#### Data shown
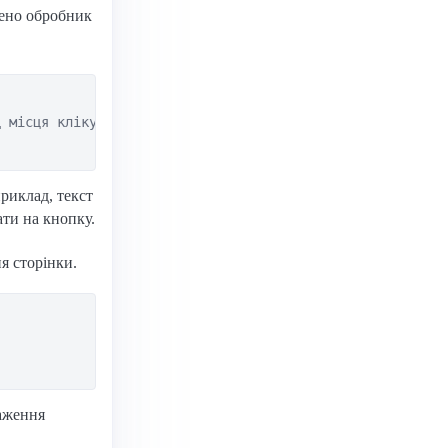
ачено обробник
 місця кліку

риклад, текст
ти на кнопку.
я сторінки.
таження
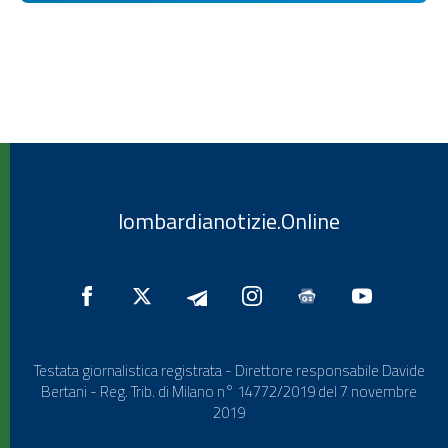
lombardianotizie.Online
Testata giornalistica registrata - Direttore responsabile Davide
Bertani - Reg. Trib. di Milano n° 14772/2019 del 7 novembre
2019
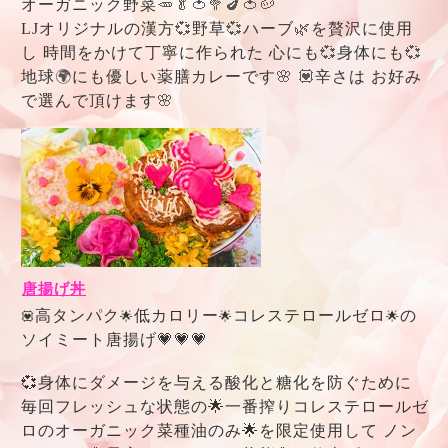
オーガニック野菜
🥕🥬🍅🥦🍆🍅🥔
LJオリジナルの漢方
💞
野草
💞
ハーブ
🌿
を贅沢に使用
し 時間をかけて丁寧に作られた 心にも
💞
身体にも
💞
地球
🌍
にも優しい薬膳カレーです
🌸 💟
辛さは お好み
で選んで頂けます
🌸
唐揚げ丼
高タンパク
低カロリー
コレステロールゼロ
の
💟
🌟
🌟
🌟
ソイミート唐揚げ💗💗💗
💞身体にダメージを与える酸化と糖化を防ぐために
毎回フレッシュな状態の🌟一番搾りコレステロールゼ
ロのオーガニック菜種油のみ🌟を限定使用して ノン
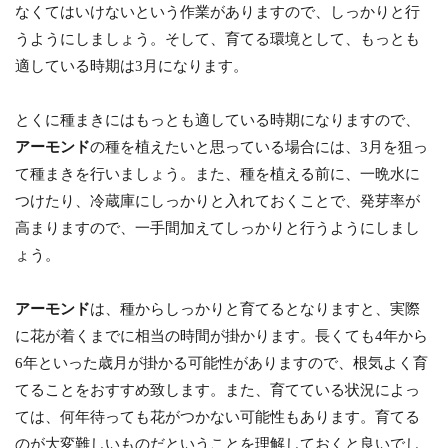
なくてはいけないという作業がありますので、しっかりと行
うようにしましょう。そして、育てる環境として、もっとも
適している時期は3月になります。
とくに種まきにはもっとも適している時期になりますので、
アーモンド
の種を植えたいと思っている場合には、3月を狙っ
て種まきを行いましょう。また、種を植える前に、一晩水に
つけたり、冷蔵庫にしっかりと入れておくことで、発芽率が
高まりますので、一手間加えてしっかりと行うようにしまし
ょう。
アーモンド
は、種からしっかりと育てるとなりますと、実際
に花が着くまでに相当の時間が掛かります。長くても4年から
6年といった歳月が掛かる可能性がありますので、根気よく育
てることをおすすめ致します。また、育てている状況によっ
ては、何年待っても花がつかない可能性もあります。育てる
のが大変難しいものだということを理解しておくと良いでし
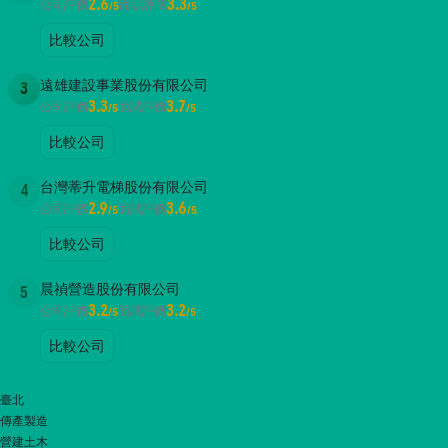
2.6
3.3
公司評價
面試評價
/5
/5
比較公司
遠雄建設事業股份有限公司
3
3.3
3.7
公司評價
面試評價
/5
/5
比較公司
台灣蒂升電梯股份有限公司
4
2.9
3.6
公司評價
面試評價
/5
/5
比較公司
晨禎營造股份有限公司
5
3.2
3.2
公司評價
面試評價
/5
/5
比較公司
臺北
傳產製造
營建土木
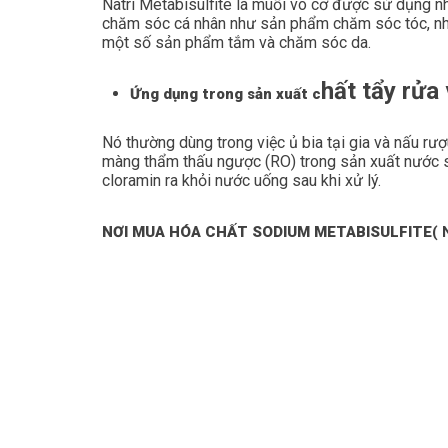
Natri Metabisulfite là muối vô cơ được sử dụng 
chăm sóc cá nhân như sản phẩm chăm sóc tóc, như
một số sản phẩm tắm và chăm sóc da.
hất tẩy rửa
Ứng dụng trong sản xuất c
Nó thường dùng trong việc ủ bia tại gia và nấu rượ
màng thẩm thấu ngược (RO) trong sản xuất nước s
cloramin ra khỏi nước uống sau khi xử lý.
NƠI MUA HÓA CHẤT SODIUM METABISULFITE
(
########
#### Data shown
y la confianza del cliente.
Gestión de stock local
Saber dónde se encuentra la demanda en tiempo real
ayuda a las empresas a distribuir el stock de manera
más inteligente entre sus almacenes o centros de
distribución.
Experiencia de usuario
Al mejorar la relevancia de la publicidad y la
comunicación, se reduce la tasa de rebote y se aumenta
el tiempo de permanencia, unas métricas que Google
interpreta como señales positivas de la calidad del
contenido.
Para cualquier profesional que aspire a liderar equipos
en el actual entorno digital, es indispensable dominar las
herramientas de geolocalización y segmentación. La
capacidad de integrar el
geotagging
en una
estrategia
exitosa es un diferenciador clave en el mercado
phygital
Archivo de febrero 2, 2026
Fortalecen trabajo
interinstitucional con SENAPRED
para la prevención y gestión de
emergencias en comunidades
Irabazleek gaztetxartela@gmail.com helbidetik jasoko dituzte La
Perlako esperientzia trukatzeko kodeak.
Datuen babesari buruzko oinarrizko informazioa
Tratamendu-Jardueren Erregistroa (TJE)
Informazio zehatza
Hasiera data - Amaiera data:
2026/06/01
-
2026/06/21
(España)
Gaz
########
#### Data shown
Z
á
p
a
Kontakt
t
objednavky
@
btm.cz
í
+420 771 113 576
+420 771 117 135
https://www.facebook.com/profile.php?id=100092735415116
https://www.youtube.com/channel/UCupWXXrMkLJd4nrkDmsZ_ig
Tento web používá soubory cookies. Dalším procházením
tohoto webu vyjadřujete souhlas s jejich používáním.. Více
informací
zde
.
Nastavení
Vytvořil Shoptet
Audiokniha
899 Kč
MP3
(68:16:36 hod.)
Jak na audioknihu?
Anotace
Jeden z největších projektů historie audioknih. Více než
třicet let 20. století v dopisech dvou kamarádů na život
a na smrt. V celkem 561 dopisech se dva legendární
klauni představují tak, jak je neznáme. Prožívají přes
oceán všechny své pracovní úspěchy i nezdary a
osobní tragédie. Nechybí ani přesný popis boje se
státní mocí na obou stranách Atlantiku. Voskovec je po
########
■ Task ■
Within the entries, find all lines holding "dopisech" and copy each one.

■ Task result ■
třicet let 20. století v dopisech dvou kamarádů na život
a na smrt. V celkem 561 dopisech se dva legendární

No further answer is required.